- _Set of tasks_:
1/ Answer these questions using the Starlink article:
(a) In which two African countries does Starlink expect to go live?
(b) How much is the deposit that consumers are asked to make for installation kits?
(c) In which years will Starlink's two Nigerian licenses expire?
2/ Reproduce the part of the Starlink article starting at "Sometime between July" and ending at "afford this service?".

- _Selected passage_:
Starlink is coming to Africa, but who will use it?
Sometime between July and September this year, Starlink expects to go live in two African countries: Nigeria, and Mozambique.
The SpaceX-owned service, which provides internet connectivity using thousands of satellites in space, announced on May 27 that it has received regulatory approvals from both countries. Nigeria gave Starlink two licenses that took effect on May 1 and will expire in 2027 and 2032. The service is registered as an entity in the Victoria Island area of Lagos state.
After securing the approvals, Starlink is asking consumers to order installation kits by making a $99 deposit. Some enthusiasts, like the tech YouTuber Fisayo Fosudo, have obliged, eager to see what it delivers.
Can rural “unconnected users” really afford this service?
Starlink targets rural “unconnected” users
Starlink is “ideally suited for areas where connectivity has been unreliable or completely unavailable,” per its website. Where digital banks want to “bank the unbanked,” Starlink wants to “connect the unconnected.”

Saved entries
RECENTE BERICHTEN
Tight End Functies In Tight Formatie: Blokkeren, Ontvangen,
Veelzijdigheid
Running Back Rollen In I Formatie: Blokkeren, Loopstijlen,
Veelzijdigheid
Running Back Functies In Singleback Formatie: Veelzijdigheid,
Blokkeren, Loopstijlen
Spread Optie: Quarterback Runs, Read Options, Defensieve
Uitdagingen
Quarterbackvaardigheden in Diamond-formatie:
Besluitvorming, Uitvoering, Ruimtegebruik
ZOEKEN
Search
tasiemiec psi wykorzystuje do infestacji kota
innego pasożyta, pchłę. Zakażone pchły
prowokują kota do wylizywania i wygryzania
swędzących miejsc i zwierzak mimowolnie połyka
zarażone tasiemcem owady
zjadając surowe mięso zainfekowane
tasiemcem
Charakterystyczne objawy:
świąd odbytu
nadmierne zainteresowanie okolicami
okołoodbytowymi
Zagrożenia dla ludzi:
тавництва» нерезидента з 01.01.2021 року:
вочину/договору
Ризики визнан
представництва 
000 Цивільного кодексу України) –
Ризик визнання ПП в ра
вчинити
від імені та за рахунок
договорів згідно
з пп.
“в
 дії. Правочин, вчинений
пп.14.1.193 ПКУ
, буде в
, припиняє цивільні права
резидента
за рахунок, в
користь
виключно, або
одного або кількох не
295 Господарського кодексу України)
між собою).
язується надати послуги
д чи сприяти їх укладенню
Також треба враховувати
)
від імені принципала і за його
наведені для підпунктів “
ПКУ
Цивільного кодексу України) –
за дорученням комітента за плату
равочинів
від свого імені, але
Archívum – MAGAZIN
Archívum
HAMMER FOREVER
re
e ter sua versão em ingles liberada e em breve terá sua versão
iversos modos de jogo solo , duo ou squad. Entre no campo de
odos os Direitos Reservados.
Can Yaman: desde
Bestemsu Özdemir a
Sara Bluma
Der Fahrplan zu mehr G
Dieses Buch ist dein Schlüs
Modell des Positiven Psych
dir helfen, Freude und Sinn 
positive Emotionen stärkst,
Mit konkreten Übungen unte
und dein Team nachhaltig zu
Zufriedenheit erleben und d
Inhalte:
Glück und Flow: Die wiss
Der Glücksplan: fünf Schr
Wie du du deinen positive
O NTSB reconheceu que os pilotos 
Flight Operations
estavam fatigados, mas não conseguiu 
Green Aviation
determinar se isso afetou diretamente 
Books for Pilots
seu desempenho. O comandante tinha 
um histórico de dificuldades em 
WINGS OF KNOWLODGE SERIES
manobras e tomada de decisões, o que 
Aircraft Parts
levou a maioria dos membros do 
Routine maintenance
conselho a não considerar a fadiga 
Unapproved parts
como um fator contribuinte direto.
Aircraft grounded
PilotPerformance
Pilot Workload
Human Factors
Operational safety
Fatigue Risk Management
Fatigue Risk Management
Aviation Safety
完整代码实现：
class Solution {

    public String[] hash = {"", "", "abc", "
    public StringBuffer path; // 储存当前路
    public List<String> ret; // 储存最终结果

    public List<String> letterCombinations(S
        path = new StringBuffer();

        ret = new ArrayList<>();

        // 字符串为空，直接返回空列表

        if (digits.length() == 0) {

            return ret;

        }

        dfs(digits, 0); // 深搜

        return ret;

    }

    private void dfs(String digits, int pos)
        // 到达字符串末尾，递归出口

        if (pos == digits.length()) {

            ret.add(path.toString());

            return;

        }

- _Responses in order_:
1/
(a) Nigeria and Mozambique
(b) $99
(c) 2027 and 2032

2/
Sometime between July and September this year, Starlink expects to go live in two African countries: Nigeria, and Mozambique.
The SpaceX-owned service, which provides internet connectivity using thousands of satellites in space, announced on May 27 that it has received regulatory approvals from both countries. Nigeria gave Starlink two licenses that took effect on May 1 and will expire in 2027 and 2032. The service is registered as an entity in the Victoria Island area of Lagos state.
After securing the approvals, Starlink is asking consumers to order installation kits by making a $99 deposit. Some enthusiasts, like the tech YouTuber Fisayo Fosudo, have obliged, eager to see what it delivers.
Can rural “unconnected users” really afford this service?